Il faut noter que l’inégale répartition de sources sismiques et la sismicité relativement faible à l’intérieur de la caldera (attribuée à sa structure thermique) limitent la résolution des modèles tomographiques. De récentes améliorations, notamment liées à l'accroissement du volume de données, suggèrent un corps magmatique beaucoup plus étendu et plus superficiel, avec une profondeur d'environ 5 km (Fig. 1.21 ; Farrell et al., 2014).

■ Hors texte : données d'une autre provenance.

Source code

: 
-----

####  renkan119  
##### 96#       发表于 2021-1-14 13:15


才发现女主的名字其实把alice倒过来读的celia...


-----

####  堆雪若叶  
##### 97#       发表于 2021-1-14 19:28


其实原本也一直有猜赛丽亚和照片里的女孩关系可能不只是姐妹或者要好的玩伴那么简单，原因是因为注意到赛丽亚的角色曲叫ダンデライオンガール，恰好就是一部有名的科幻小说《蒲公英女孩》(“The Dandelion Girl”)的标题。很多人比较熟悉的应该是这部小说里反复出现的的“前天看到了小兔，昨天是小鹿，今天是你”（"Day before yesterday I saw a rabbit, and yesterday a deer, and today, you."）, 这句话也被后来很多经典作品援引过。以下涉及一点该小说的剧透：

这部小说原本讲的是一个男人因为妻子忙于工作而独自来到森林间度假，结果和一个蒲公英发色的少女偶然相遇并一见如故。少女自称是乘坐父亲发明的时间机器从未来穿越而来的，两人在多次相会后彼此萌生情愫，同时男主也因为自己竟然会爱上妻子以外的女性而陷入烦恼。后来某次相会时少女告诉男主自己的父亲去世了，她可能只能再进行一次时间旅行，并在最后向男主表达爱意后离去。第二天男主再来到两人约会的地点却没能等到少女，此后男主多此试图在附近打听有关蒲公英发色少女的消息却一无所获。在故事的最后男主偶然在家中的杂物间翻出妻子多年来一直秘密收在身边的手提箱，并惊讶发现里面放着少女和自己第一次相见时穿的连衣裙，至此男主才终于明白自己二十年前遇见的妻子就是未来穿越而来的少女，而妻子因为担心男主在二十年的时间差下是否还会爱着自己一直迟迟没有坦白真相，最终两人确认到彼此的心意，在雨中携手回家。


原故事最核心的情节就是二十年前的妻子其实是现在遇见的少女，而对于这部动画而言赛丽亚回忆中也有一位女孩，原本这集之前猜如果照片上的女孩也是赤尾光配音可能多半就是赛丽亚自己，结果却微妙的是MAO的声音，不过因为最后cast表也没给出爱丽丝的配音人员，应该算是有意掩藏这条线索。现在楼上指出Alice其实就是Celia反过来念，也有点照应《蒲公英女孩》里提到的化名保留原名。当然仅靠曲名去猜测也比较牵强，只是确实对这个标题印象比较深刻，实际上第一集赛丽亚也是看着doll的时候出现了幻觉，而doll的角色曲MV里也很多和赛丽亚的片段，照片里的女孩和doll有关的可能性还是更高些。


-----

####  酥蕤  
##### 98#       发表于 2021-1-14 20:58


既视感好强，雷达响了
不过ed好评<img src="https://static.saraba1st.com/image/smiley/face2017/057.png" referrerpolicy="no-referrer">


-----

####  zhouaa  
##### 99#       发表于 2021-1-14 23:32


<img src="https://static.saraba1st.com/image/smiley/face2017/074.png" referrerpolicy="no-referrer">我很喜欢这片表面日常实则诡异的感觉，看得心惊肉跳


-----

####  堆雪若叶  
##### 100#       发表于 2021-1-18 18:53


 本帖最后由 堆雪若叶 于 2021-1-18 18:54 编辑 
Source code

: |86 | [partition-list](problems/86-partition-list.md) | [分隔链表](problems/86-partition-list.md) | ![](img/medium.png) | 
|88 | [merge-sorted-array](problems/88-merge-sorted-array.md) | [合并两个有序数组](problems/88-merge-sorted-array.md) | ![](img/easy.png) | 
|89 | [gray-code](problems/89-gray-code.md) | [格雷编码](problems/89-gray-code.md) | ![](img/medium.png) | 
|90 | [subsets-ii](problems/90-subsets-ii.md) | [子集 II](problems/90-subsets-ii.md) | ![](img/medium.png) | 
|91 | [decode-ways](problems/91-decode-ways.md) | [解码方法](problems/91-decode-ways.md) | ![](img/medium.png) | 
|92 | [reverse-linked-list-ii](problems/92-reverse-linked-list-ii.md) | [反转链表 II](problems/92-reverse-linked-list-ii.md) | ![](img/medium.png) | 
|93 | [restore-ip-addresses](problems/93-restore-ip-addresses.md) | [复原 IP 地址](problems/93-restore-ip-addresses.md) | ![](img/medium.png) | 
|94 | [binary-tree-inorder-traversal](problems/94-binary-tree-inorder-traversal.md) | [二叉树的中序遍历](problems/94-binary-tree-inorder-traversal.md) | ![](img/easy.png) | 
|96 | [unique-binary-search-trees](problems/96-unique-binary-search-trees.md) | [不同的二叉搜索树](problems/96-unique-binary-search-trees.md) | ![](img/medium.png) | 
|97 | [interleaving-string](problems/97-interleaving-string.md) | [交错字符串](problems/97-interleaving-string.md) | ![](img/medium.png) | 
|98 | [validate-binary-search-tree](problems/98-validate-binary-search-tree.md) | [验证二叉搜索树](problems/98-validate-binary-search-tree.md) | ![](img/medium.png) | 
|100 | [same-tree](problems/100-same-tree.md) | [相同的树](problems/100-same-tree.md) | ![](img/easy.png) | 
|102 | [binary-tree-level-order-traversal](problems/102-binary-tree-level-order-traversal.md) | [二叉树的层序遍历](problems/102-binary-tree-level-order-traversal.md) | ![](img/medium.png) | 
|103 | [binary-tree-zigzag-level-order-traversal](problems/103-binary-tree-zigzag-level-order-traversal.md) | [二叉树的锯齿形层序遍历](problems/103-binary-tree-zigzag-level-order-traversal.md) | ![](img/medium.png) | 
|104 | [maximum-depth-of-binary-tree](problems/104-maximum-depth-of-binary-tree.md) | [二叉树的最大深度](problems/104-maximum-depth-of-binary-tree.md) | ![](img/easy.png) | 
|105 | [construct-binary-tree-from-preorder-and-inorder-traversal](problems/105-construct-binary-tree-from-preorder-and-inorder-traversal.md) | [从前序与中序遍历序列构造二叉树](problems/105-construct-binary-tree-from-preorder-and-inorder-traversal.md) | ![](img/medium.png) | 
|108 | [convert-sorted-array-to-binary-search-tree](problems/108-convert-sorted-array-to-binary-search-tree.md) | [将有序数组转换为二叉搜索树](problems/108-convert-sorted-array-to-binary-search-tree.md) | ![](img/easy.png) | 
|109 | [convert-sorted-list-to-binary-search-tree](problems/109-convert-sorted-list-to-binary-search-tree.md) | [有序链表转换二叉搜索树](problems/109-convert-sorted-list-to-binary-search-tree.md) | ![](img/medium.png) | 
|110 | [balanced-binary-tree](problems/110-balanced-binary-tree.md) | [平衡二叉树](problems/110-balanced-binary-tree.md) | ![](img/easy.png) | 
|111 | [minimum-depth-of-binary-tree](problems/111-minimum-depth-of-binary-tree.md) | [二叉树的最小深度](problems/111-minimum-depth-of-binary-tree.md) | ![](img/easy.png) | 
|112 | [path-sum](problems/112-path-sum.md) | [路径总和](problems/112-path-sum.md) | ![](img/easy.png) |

Figure 1.21: Coupe NE-SW montrant le modèle de vitesse des ondes P sous le système de Yellowstone, d’après Farrell et al., 2014.

Les cartes d’anomalies de Bouguer observées montrent que la caldera de Yellowstone coïncide avec une anomalie négative dont le minimum (env. -250 mgals) est centré sur la

bordure nord-est (Fig. 1.22). DeNosaquo et al. (2009) proposent un modèle à partir des données filtrées pour des longueurs d’onde entre 40 et 800 km. Dans ce modèle, l’anomalie négative résulte à la fois du remplissage de la caldera (densité de 2500 kg/m3) et de la présence d’une intrusion partiellement fondue (densité de 2520 à 2470 kg/m3 au nord-est de la caldera) au sein de la croûte supérieure (densité de 2670 kg/m3). La profondeur des zones de fusion partielle est donc estimée à environ 10 km, remontant jusqu’à 7 km au nord-est de la caldera (Fig. 1.22). Cependant, les auteurs notent que le filtrage des courtes longueurs d’ondes empêche probablement la détection de zones de fusion partielle à plus faible profondeur.

Figure 1.22: (Gauche) Carte d’anomalies de Bouguer mesurées à Yellowstone. (Droite) Profil d’anomalies de Bouguer et modèle direct associé. En tireté, la localisation de la zone de ralentissement imagée en tomographie sismique. Figure d’après DeNosaquo et al., 2009.